BaseCamper Andrea Davis shared her experience at Rebecca's Private Idaho 2023.
I've wanted to do this race for years and I almost can't believe I finally did it. Over the years, I've done a lot of riding and quite a bit of racing. I can count on one hand the number of times I felt like I had adequate training for an event and went into it determined to excel and not just struggled to finish.
The older I get, the more convinced I become that I want to spend the rest of my years being active. I want to do it in good health, at a healthy weight, and at a sustained level of fitness. That fitness is the key to being able to enjoy the outdoor activities I want to, when I want to, without struggling through them.
So almost two years ago, I started thinking very hard about what to do to make myself feel better about my upcoming 50th birthday. I soon decided that I would set a very challenging goal for myself and make sure I was ready to meet it. It was finally time to do that race I'd been dreaming of.
When I arrived in Idaho last week, I was nervous, but I felt pretty good about my training. The road up to (and back down from) the Trail Creek Summit was a bit intimidating, but I figured it wouldn't be that bad.

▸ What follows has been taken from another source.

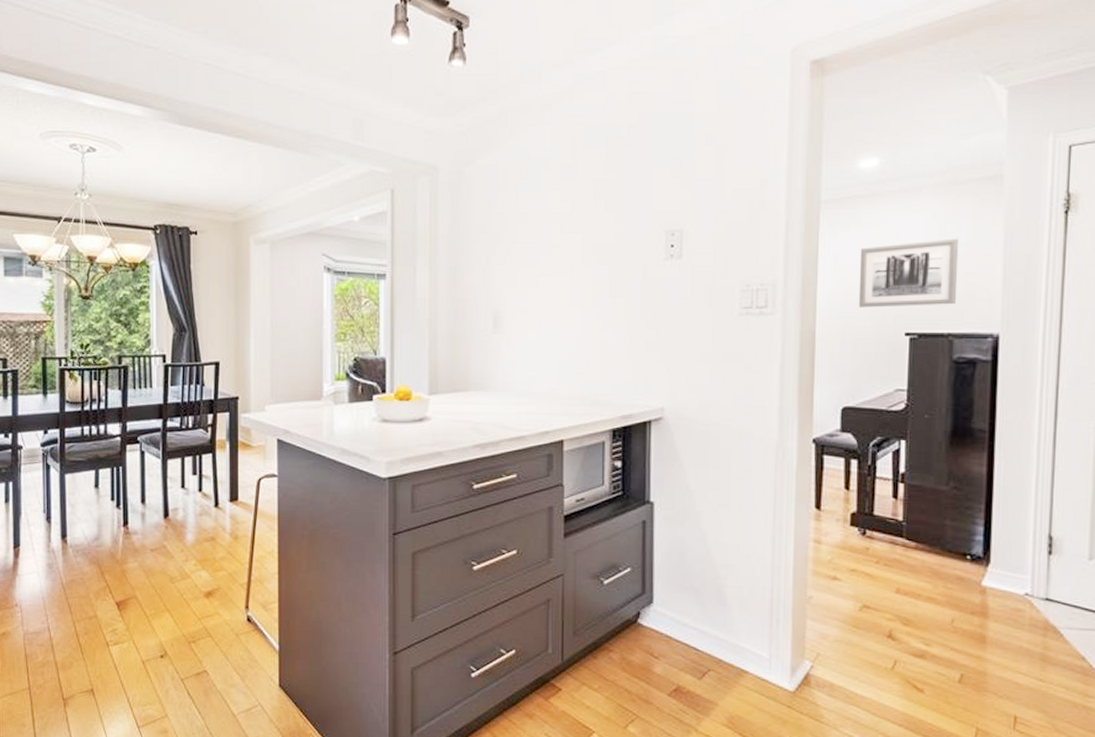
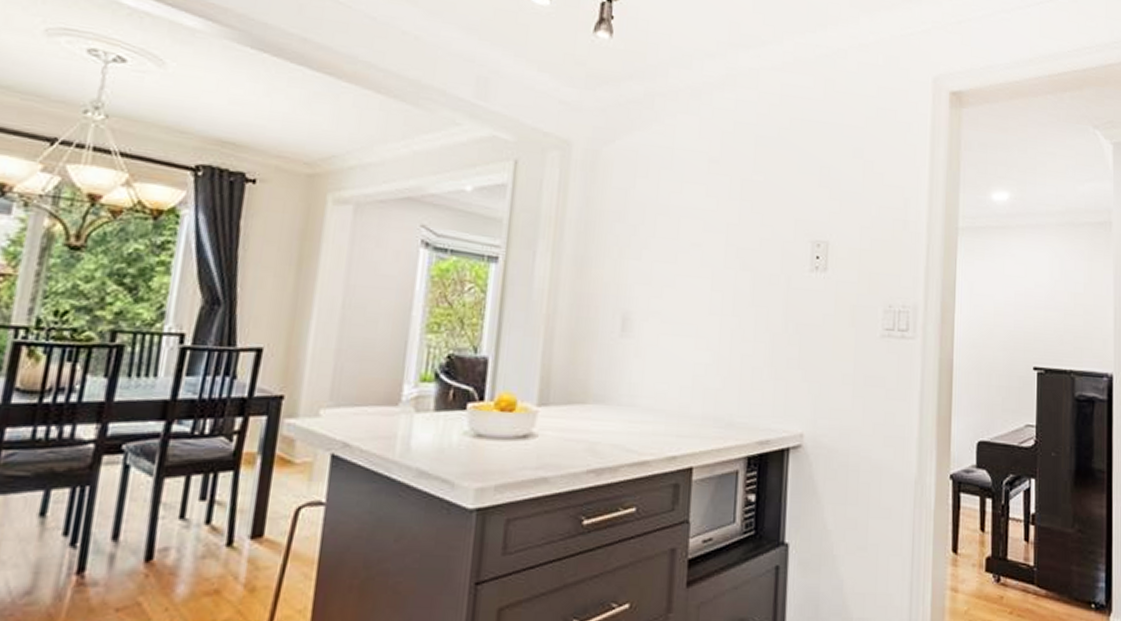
wall art: present [858,238,959,308] -> none [992,277,1078,342]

Once I saw it in person, I quickly became terrified. I actually thought I was going to legit have a panic attack more than once. I was very worried I wouldn't even be able to make myself line up at the start line. But I did.
I just kept telling myself, you've done the training. You know you can do this. You just have to get over your fear and push yourself forward.
By the time I was lined up to start the race, I wasn't really afraid anymore. It started raining, but the lightning looked to be out of the forecast until later in the afternoon. I just did what I needed to do. That 4.5-mile climb ended up being manageable and not really that scary once I was riding it. I slowly and methodically moved up it until I was at the top.
The next part of the race was the most fun. I was pushing a big gear and moving at speeds upwards of 25 mph (may not seem like that fast, but for me it really is). It was great.
On the way back to Trail Creek, I reached the most demoralizing section of the course. There was a massive headwind and it started to rain again and then to hail. But I keep crawling along until I found myself back at the Trail Creek Summit.
After a quick stop at the aid station, I mentally prepared for the downhill. I'm not normally afraid of heights, but I have never ridden such a fast downhill with exposure like that. The psychological impact of the rutted road, the long downhill, the cars that were also traveling down, not to mention the roadies doing the 102-mile route who were whizzing closely by in their tucked position at God knows how fast, all while I was hugging the right side of a road that plunged down a thousand feet with no guardrail, was staggering.
I white-knuckled it down, squeezing my brakes. I'm not ashamed to say I stopped at turnoffs multiple times to shake out my hands, take pictures, and let my heart rate settle down a bit.
As soon as I encountered pavement, I was hit with a wave of endorphins and euphoria. I shifted back into a big gear and pedaled my heart out until I crossed the finish line.
I ended up finishing the race with an average speed of 1 mph more than I predicted. All in all, I'm more than pleased with the outcome.
Even though I always "just finish," I truly believe I wouldn't have been prepared to do this race if it hadn't been for the BaseCamp training. Everything I learned and did during the training period put me in a position to succeed.
Every time I do the things that are hard, the things that challenge me and push me to my limits, I find it's 100% worth it.